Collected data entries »
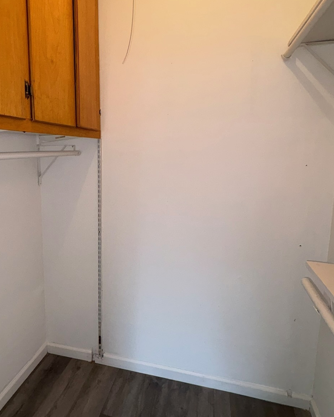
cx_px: 133
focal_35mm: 24
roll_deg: -0.5
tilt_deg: -7.8
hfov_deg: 58.3
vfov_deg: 70.2
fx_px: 297
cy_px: 193
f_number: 2.2
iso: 80
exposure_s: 1/60
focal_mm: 2.22
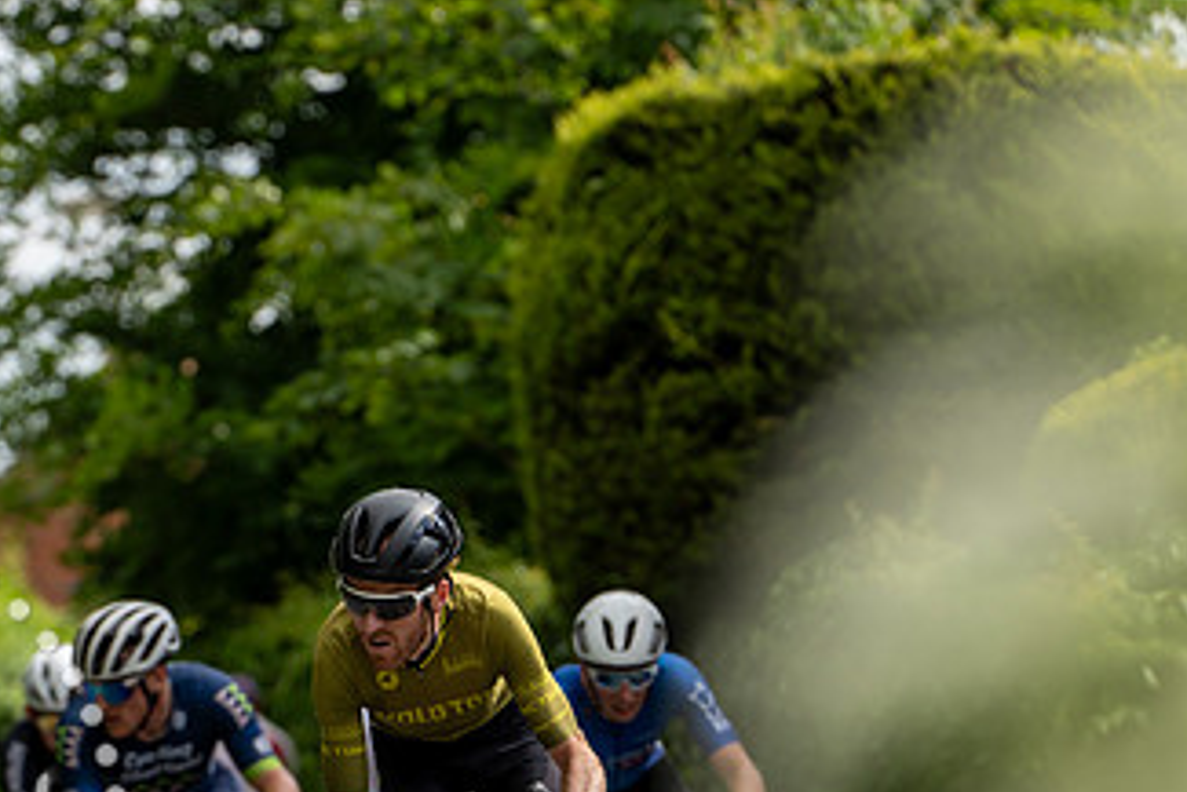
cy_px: 659
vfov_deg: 4.6
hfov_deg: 6.9
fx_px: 9830
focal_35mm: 298
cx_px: 354
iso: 100
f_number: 4
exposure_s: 1/640
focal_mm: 167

Exercise details » Every line of the records must come back unchanged, except that pictures are dropped.

Solution to this problem »
cx_px: 133
focal_35mm: 24
roll_deg: -0.5
tilt_deg: -7.8
hfov_deg: 58.3
vfov_deg: 70.2
fx_px: 297
cy_px: 193
f_number: 2.2
iso: 80
exposure_s: 1/60
focal_mm: 2.22
cy_px: 659
vfov_deg: 4.6
hfov_deg: 6.9
fx_px: 9830
focal_35mm: 298
cx_px: 354
iso: 100
f_number: 4
exposure_s: 1/640
focal_mm: 167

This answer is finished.